PASSAGE:
((

Determination of DFD


Armed with interview results, tabulated questionnaires, and experience through personal observations, the analyst is ready to describe the current system in narrative form, with a data- flow diagram, or with a system flowchart. Since all organizations have an account payable (AP) system let us be in with such an example using a context DFD. A context DFD defines the system understudy in a general form, showing :

Inputs to AP : Packing slips, invoices, checking account balances, payment notifications.

Outputs from AP, reports to management, cheque to suppliers.

A context DFD does not show any detail but is an overview drawing of the system. It is an excellent diagram to share with management whose interest is general in nature. Context DFDs place a boundary around the system under investigation, saying that this is what will be examined – nothing more and nothing less.

Observing the Current System


The analyst may want to observe the existing system personally by following transaction. such as in invoice, through it. Direct observation allows the analyst to verify his or her understanding of the system. Instead of getting second-hand impressions about a specific task, the analyst can experience the actual process. However, he or she must remain outside the flow as an observer, so as not to introduce biases or changes in actual procedures. Observing a system requires caution, when people know they are being observed. They usually behave differently, working more efficiently and at higher speeds to impress the analyst.

In some instances, the analyst may find it useful to visit another organization with a computerized system similar to the one under study. Finding a comparable installation may pose a problem, however. Some competitive organizations may not want to share their experiences, others may be too large or too small for accurate comparisons, and still others may be unwilling to waste employees’ time demonstrating their system. Whenever visiting another organization, an analyst should follow the rules of etiquette: make an appointment, research the organization beforehand, know what he or she wants to see, and write a follow-up, thank you letter.

Hardware and software vendors can also supply valuable information. Computer sales representatives will gladly share their experiences with potential clients, and software firms will send brochures describing their programs. Although very useful information from such sources should be reviewed carefully because vendors are more interested in promoting their products than in solving your problems.



Questionnaires economically gather data from both large and small groups of people. Properly constructed, they do not take long to complete and statistical results can be quickly tabulated. Development of a questionnaire requires in depth planning, and usually more than one draft is necessary.

You may also have had occasions to respond to such questionnaires, sometimes in newspapers or sometimes from marketing personnel, who do door to door surveys.

Questionnaire design is critical. Questions should be short, easy to understand, unbiased, nonthreatening, and specific. To make sure questions will stimulate needed information, the analyst can test them with one or two outsiders before widespread distribution. Prepaid return envelopes accompanying questionnaires sent to outside help assure prompt response.

The analyst should send questionnaires to everyone involved with the system. A questionnaire works particularly well when the analyst must gather data from a large number of people, when the analyst must ask everyone the same questions, or when facts must be collected from people, such as suppliers, who do not work for the organization. Questions can follow four formats :

  • Multiple choice : This gives respondents a specific set of potential answers. The format is ideal for computer tabulating.
  • Open ended : Respondents must answer the question in their own words. Space is provided under each question for the response.
  • Rating : This is similar to multiple choice except that respondents must rate their
  • Rank : Rank requires respondents to prioritize their responses from high to low or on a percentage basis.

))

CHECK YOUR UNDERSTANDING:
1. According to the passage, what qualities should questionnaire questions have? List every one.
2. Reproduce word for word the part of the passage that begins with the words containing "Questionnaires economically gather" and ends with "assure prompt response.".

ENTRIES PROVIDED:

((

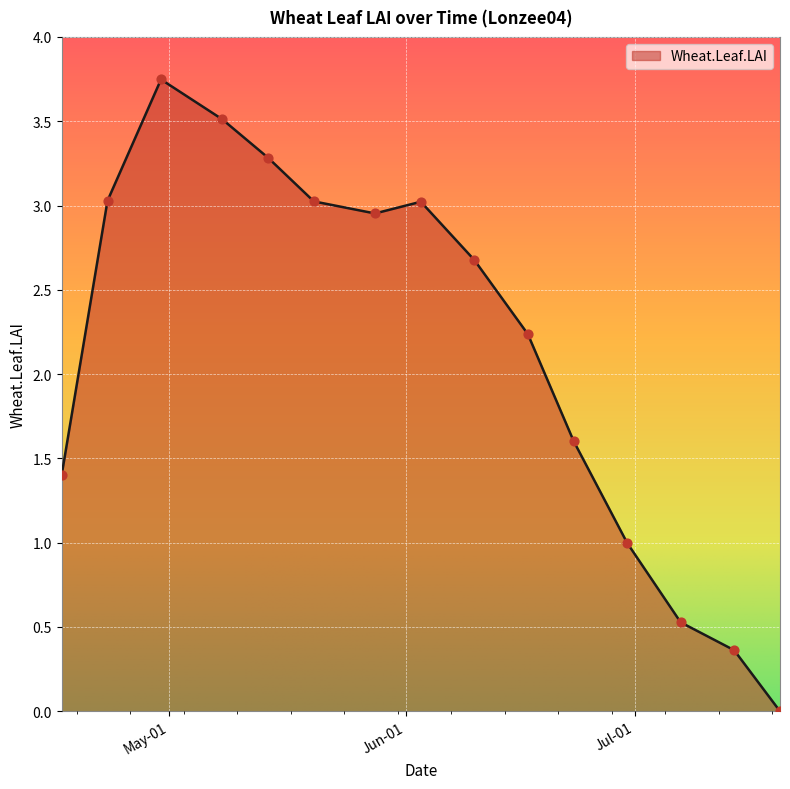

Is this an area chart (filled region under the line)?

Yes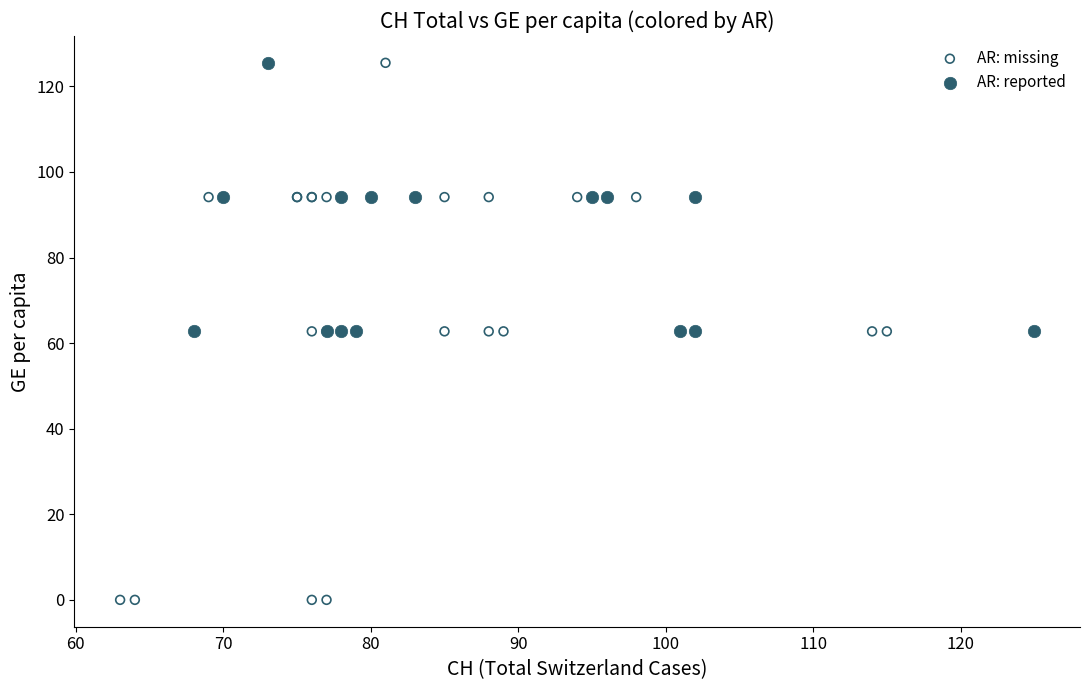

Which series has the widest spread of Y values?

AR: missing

))
((

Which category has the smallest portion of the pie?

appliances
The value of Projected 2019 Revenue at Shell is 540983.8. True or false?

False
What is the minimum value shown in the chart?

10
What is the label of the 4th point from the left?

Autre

))

ANSWERS GIVEN:
1.
- Short
- Easy to understand
- Unbiased
- Nonthreatening
- Specific

2.
Questionnaires economically gather data from both large and small groups of people. Properly constructed, they do not take long to complete and statistical results can be quickly tabulated. Development of a questionnaire requires in depth planning, and usually more than one draft is necessary.

You may also have had occasions to respond to such questionnaires, sometimes in newspapers or sometimes from marketing personnel, who do door to door surveys.

Questionnaire design is critical. Questions should be short, easy to understand, unbiased, nonthreatening, and specific. To make sure questions will stimulate needed information, the analyst can test them with one or two outsiders before widespread distribution. Prepaid return envelopes accompanying questionnaires sent to outside help assure prompt response.